▸ **EXERCISE BRIEF**
Reproduce the text of the material below, swapping "Doppelbett" for "Einzelbett" and keeping everything else unchanged. Leave the pictures out of your answer.

(Extracted data entries)
----------------------------------------
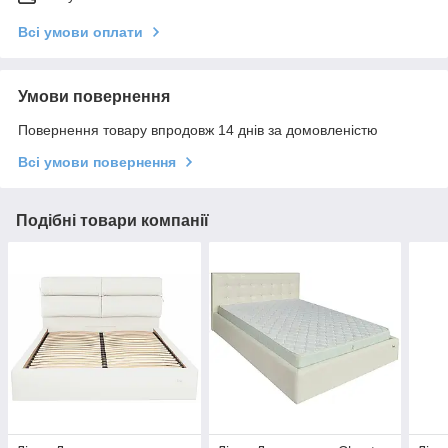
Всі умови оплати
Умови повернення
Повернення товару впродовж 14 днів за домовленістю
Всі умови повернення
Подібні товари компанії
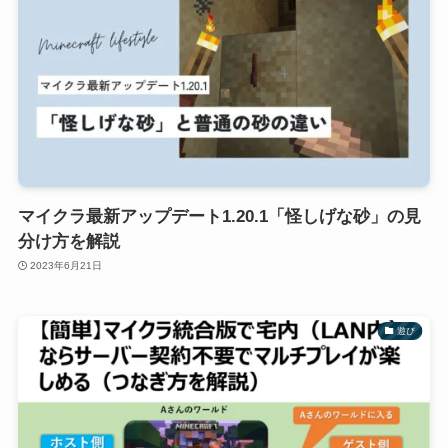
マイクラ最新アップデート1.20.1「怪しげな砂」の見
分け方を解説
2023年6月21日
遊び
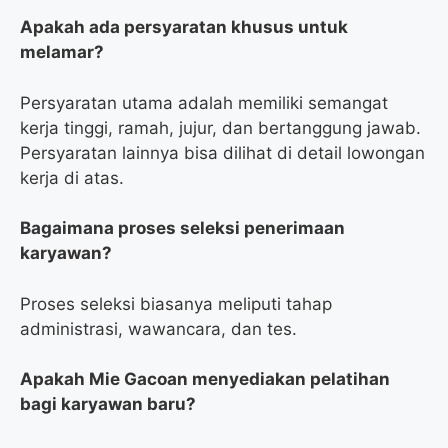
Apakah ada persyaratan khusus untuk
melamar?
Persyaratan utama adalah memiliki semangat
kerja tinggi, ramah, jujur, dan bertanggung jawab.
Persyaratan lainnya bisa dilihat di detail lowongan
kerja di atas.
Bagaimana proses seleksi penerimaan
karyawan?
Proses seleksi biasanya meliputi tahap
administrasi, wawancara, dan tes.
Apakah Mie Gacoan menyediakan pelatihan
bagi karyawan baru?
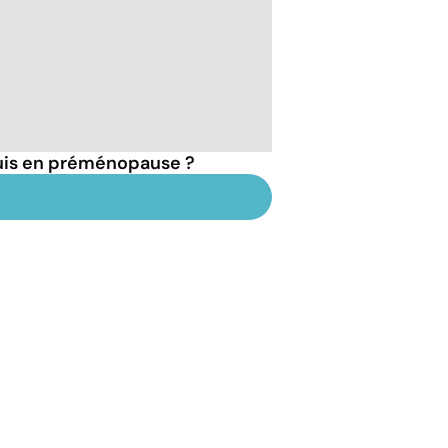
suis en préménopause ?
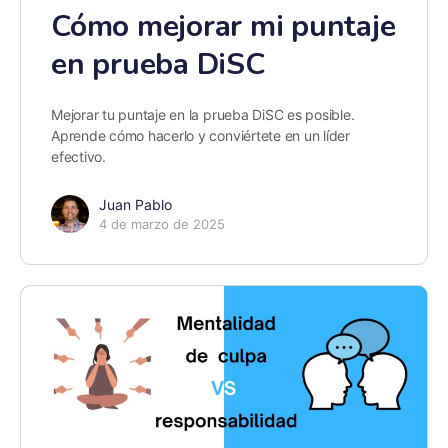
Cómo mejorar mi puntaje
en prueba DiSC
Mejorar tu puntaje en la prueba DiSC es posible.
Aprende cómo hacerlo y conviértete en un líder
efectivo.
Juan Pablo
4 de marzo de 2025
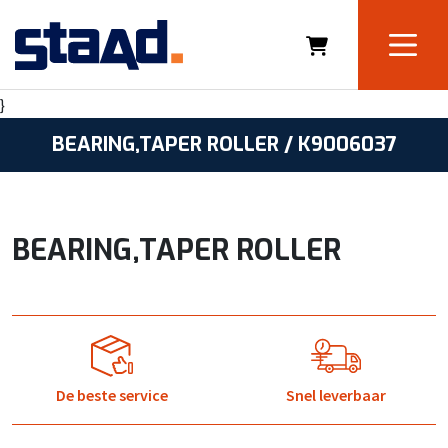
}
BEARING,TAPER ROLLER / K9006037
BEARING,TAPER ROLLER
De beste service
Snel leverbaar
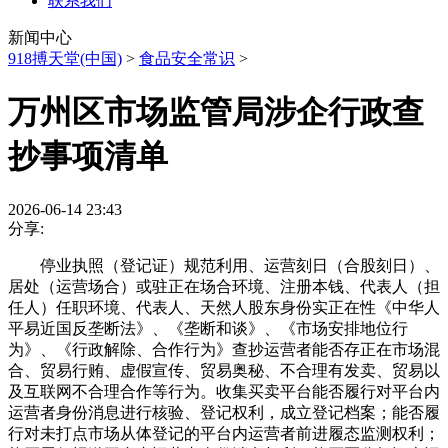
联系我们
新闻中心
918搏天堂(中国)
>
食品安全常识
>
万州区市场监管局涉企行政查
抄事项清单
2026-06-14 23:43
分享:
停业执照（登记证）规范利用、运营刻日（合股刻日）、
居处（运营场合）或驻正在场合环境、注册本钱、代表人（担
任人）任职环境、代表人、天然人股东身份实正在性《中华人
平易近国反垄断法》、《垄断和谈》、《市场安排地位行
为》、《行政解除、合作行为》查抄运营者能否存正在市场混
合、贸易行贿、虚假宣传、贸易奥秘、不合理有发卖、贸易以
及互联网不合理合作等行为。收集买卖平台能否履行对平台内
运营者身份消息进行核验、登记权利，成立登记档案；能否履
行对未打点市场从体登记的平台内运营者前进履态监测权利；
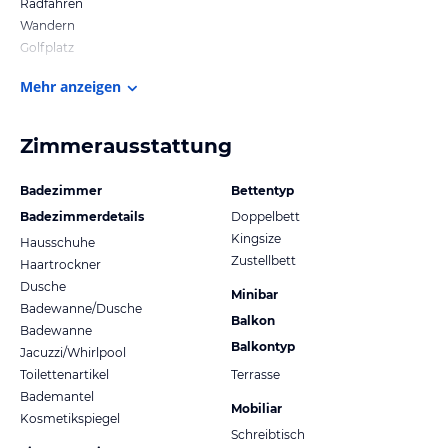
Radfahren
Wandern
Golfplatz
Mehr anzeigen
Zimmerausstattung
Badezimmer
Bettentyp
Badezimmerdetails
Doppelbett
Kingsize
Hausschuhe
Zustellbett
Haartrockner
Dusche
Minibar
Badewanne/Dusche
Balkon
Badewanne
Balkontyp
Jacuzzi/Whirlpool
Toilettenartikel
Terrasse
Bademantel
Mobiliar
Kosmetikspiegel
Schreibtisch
----------------------------------------
▸ **RESPONSE**
Всі умови оплати
Умови повернення
Повернення товару впродовж 14 днів за домовленістю
Всі умови повернення
Подібні товари компанії
マイクラ最新アップデート1.20.1「怪しげな砂」の見
分け方を解説
2023年6月21日
遊び
Apakah ada persyaratan khusus untuk
melamar?
Persyaratan utama adalah memiliki semangat
kerja tinggi, ramah, jujur, dan bertanggung jawab.
Persyaratan lainnya bisa dilihat di detail lowongan
kerja di atas.
Bagaimana proses seleksi penerimaan
karyawan?
Proses seleksi biasanya meliputi tahap
administrasi, wawancara, dan tes.
Apakah Mie Gacoan menyediakan pelatihan
bagi karyawan baru?
suis en préménopause ?
Cómo mejorar mi puntaje
en prueba DiSC
Mejorar tu puntaje en la prueba DiSC es posible.
Aprende cómo hacerlo y conviértete en un líder
efectivo.
Juan Pablo
4 de marzo de 2025
}
BEARING,TAPER ROLLER / K9006037
BEARING,TAPER ROLLER
De beste service
Snel leverbaar
联系我们
新闻中心
918搏天堂(中国)
>
食品安全常识
>
万州区市场监管局涉企行政查
抄事项清单
2026-06-14 23:43
分享:
停业执照（登记证）规范利用、运营刻日（合股刻日）、
居处（运营场合）或驻正在场合环境、注册本钱、代表人（担
任人）任职环境、代表人、天然人股东身份实正在性《中华人
平易近国反垄断法》、《垄断和谈》、《市场安排地位行
为》、《行政解除、合作行为》查抄运营者能否存正在市场混
合、贸易行贿、虚假宣传、贸易奥秘、不合理有发卖、贸易以
及互联网不合理合作等行为。收集买卖平台能否履行对平台内
运营者身份消息进行核验、登记权利，成立登记档案；能否履
行对未打点市场从体登记的平台内运营者前进履态监测权利；
Radfahren
Wandern
Golfplatz
Mehr anzeigen
Zimmerausstattung
Badezimmer
Bettentyp
Badezimmerdetails
Einzelbett
Kingsize
Hausschuhe
Zustellbett
Haartrockner
Dusche
Minibar
Badewanne/Dusche
Balkon
Badewanne
Balkontyp
Jacuzzi/Whirlpool
Toilettenartikel
Terrasse
Bademantel
Mobiliar
Kosmetikspiegel
Schreibtisch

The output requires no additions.